Communication with Circuit Breaker only
But what if you only implemented a circuit breaker and no retries? There are two factors to note in this scenario. Firstly, the error rate of our system is the error rate that is seen by our users. For example, if our system has a 10% error rate then 10% of our users would receive an error.
Secondly, should our error rate exceed the Error Percent Threshold then the circuit would open, and then 100% of our users would get an error even though there are hosts that could successfully process the request.
Circuit Breaker and Retries
The third option is of course to adopt both circuit breaker and retry mechanisms.
Taking the same example we used in the previous section, if we were to retry the 10% of requests that failed once, 90% of those requests would pass on the second attempt. Our success rate would then go from the original 90% to 90% + ( 90% x 10%) = 99%
Perhaps another interesting side-effect of retrying and successfully completing the request is the effect that it has on the circuit itself. In our example, our error rate has moved from 10% to 1%. This significant reduction in our error rate means that our circuit is far less likely to open and prevent all requests.

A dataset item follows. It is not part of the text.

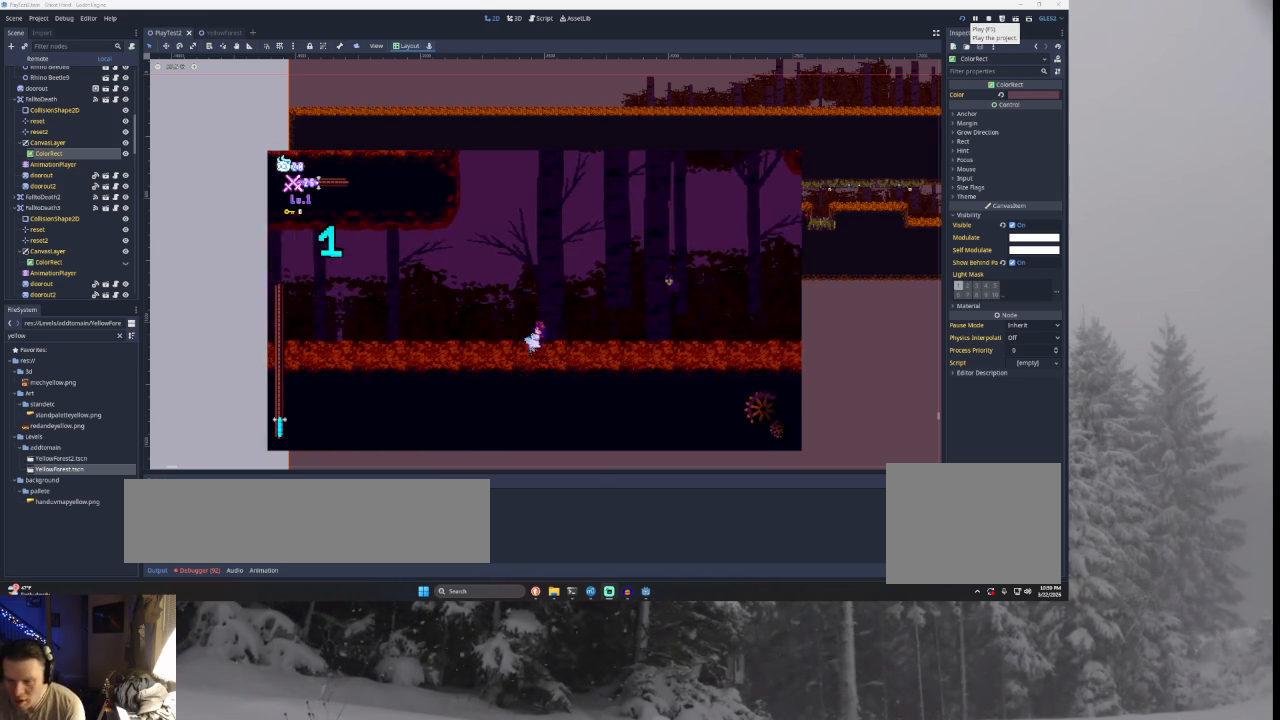
{"buttons": [], "left_stick": "left", "right_stick": "center", "events": []}
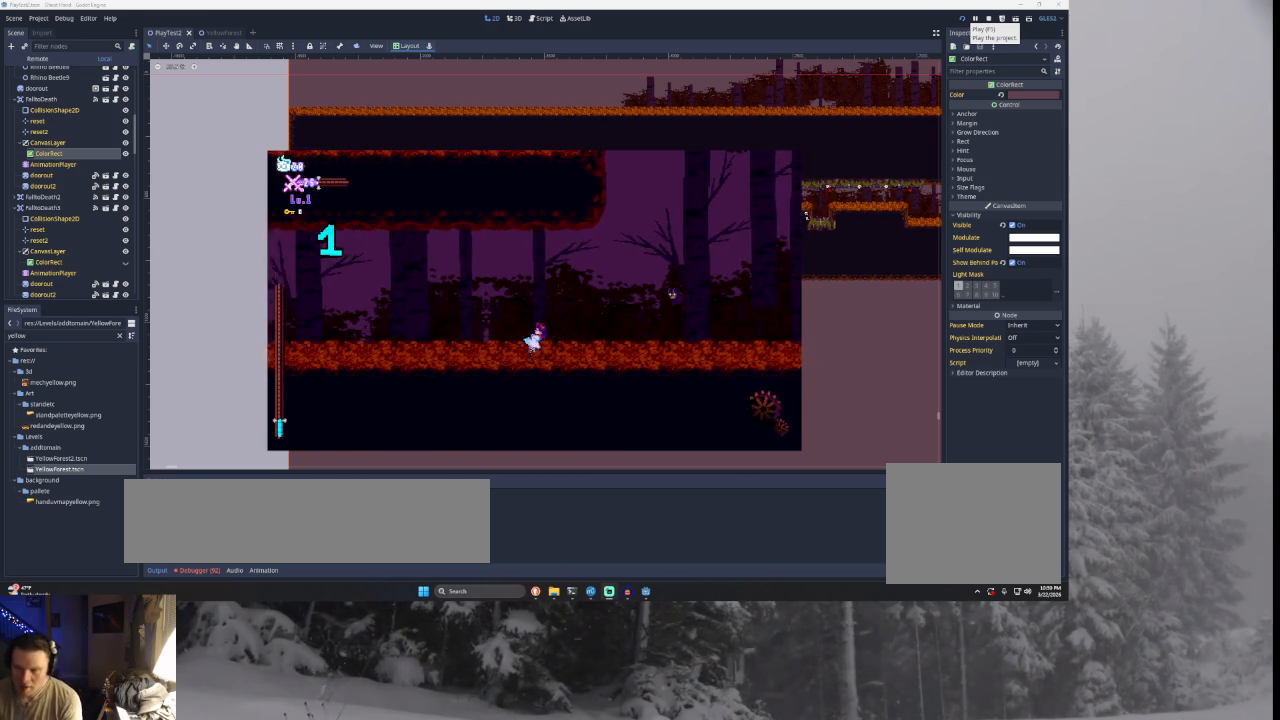
{"buttons": [], "left_stick": "left", "right_stick": "center", "events": []}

Circuit Breaker inside Retries / Retries inside Circuit Breaker
It might seem strange but it is imperative that you spend some time considering the order in which you place the mechanisms.
For example, when you have the retry mechanism inside the circuit breaker, then when the circuit breaker sees a failure, this means that we have already attempted retries several times and still failed. An error in this situation should be rather unlikely. By extension then we should consider using a very low Error Percent Threshold as the trigger to open the circuit.

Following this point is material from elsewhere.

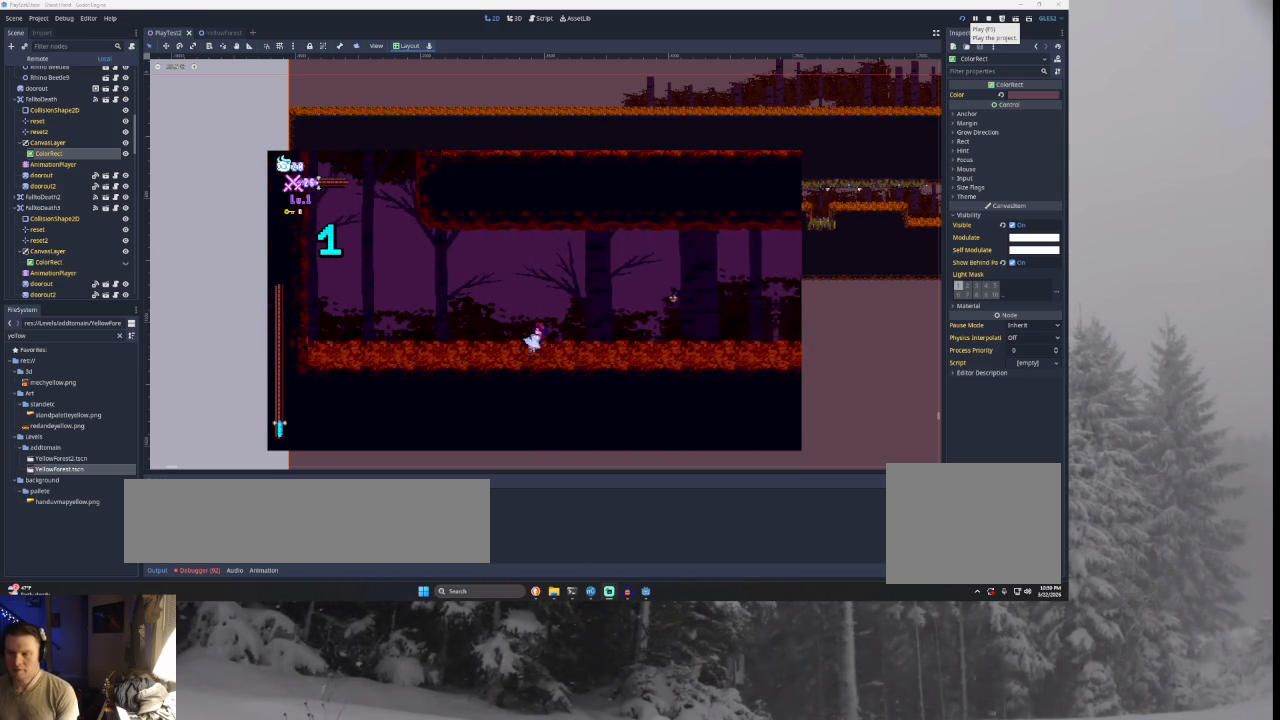
{"buttons": ["TRIANGLE"], "left_stick": "left", "right_stick": "center", "events": [[333, "TRIANGLE", "down"]]}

On the other hand, when we have a circuit breaker inside a retry mechanism, then when the retry mechanism sees a failure, this means either the circuit is open, or we have failed an individual request. In this configuration, the circuit breaker is monitoring all of the individual requests instead of the batch in the previous. As such, errors are going to be much more frequent. We, therefore, should consider a high Error Percent Threshold before opening the circuit. This configuration is also the only way to achieve circuit breaker per host.
The second configuration is by far my preferred option. I prefer it because:
- The circuit breaker is monitoring all requests.
- The circuit is not unduly influenced by one bad request. For example, a request with a large payload might fail when sent to all hosts, but all other requests are fine. If we have a low Error Percent Threshold setting, this might unduly influence the circuit.
- I like to ensure that bulwark inside our circuit breaker implementation also protects the upstream service from excessive requests, which it does more effectively when tracking individual requests
- If I set the Timeout setting on my circuit to some huge number (e.g. 1 hour), then I can effectively ignore it and the calculation of my maximum possible time spent calling the upstream service is simplified to (maximum retries x request timeout) + (maximum retries x maximum delay). Yes, this is not so simple, but it is one less setting to worry about.
In this two-part series, we have introduced two beneficial software mechanisms that can increase the reliability of our communications with external upstream services.
We have discussed how they work, how to configure them, and some of the less obvious issues that we must consider when using them.
While it is possible to use them separately, for me, it should never be a question of if you should have a circuit breaker or a retry mechanism. Where possible you should always have both. With the bulwark thrown in for free in our circuit breaker implementation, it gets even better.
The only thing that could make working with an upstream service even better for me, (e.g. more reliable and potentially faster) would be to add a cache in front of it all. But we’ll save that for another article.
I hope you have enjoyed this series and found it useful. Comments, corrections, and even considered disagreements are always welcome.